Konuşmanın gerisini bekledim, sustu.Sonra “kendini tanı” dedi aynı büyülü, etkileyici olmaya çalışan ses.
“iyi de, neden?” dedim. “Kendini tanıma çabasının amacı ne?”
Soruma şaşırmış gibi,bön bön baktı. ” eee.. senden başka hiç birşey yok, dolayısıyla kendini tanıyamazsan, bomboş yaşayıp gideceksin”
Dünyanın kendisi gerçek değil miydi yani. Kendini tanıma, dünyayı tanıma amacı için bir araçtan başka bir şey olamazdı bence. İnsanı kendi içine gömen; gözlerini kendi içine çevirip o karanlığı herşey olarak gösteren bu çarpık anlayış sinir bozucuydu.
“Hiç birşey yok mu gerçekten. O halde Allah aşkına sen kimsin ve neden kendi dışındaki bir yokluğa laf atlaymaya çalışıyorsun.”
Bu sözüme sinirlenmişe benziyordu. Hemen saatine baktı. “Kusura bakma bir yere yetişmem gerek, gitmeliyim, hoşçakal” deyip gitti.

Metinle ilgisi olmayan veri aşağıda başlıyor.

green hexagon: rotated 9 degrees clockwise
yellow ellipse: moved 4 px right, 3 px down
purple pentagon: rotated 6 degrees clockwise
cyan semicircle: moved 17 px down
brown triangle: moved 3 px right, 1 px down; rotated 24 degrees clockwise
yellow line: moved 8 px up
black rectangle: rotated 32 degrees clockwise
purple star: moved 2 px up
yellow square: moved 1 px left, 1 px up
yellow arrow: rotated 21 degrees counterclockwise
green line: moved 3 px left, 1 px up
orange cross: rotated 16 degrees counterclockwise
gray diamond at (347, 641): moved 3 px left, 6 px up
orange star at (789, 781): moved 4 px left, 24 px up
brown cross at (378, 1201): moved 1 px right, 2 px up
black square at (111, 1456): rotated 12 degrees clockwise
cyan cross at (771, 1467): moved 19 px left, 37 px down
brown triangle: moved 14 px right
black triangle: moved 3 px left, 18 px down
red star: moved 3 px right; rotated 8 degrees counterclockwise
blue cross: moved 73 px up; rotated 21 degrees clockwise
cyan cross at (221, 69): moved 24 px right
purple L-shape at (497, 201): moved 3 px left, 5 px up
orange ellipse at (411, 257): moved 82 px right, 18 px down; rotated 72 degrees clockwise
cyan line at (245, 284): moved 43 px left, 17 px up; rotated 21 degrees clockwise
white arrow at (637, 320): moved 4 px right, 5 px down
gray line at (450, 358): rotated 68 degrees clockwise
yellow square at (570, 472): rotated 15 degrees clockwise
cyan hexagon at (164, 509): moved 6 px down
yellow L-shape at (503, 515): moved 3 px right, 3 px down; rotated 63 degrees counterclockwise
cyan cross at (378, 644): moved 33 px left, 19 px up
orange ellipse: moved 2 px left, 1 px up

Sanırım hiç kimse ona soru sormamıştı bu güne kadar. Reddettiği ve yokluk olarak var kıldığı şeyden ses çıkması onu öfkelendirmişti.Ben ise bir yandan ölesiye gülmek isterken, diğer yandan insanların bu ipe sapa gelmez fikirlerine inanacak kadar aptallaşmalarına ölesiye üzülüyordum.